AUDIO: WOMAN DIDN’T HOLD ESCALATOR HANDRAIL, SUPREME COURT WILL DECIDE CASE

The Supreme Court of Canada agreed Thursday to hear the case of a woman who was ticketed and arrested after she refused instructions to hold onto an escalator handrail. Bela Kosoian was in a Montreal subway station in 2009 when a police officer told her to respect a pictogram with the instruction, “Hold the handrail.” She refused to hold the handrail, and tensions mounted after she also refused to identify herself. She was “taken by force” by the officer and another who had arrived as backup. The officers detained Kosoian for about 30 minutes before letting her go with two tickets – one for $100 for disobeying a pictogram and another for $320 for obstructing an inspector. She was acquitted of the two infractions in court in 2012, and then subsequently filed a $45,000 lawsuit against the Montreal Transit Corporation. Her suit was rejected by Quebec court in 2015 and by the Quebec Court of Appeal in 2017. She appealed again, and it will now be up to the country’s high court to settle the matter.
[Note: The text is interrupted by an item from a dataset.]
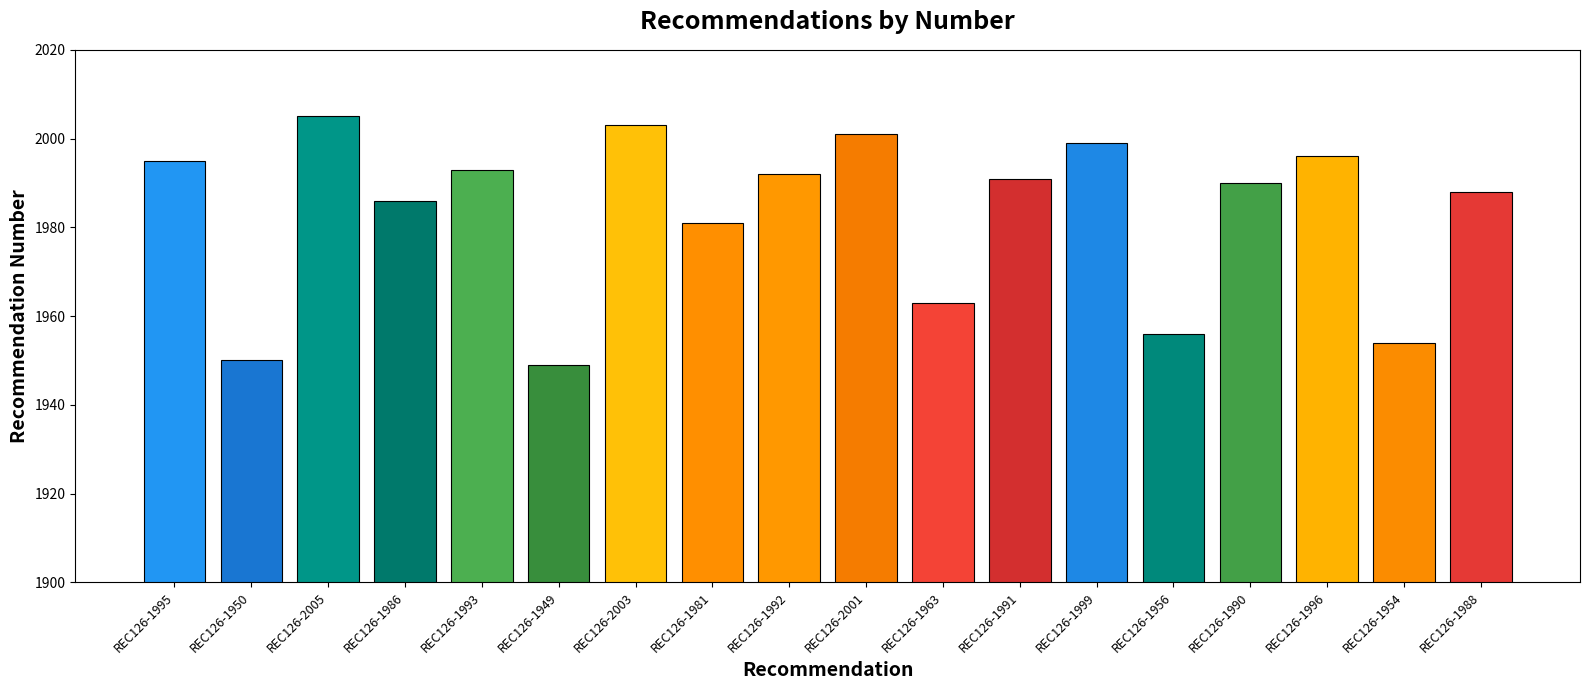

What position from the left is REC126-1950?

2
* On the surface, this sounds like a frivolous case, but once you get down to the constitutional underpinnings, it’s really a frivolous case.
* What if there’s something icky on the handrail?
* Just to rub it in, when the officers released her, she ran away holding scissors.
* It’s the country’s highest court. She’s gonna need an escalator to get there.
CLIP: A bit of Five Man Electrical Band’s song “Signs”.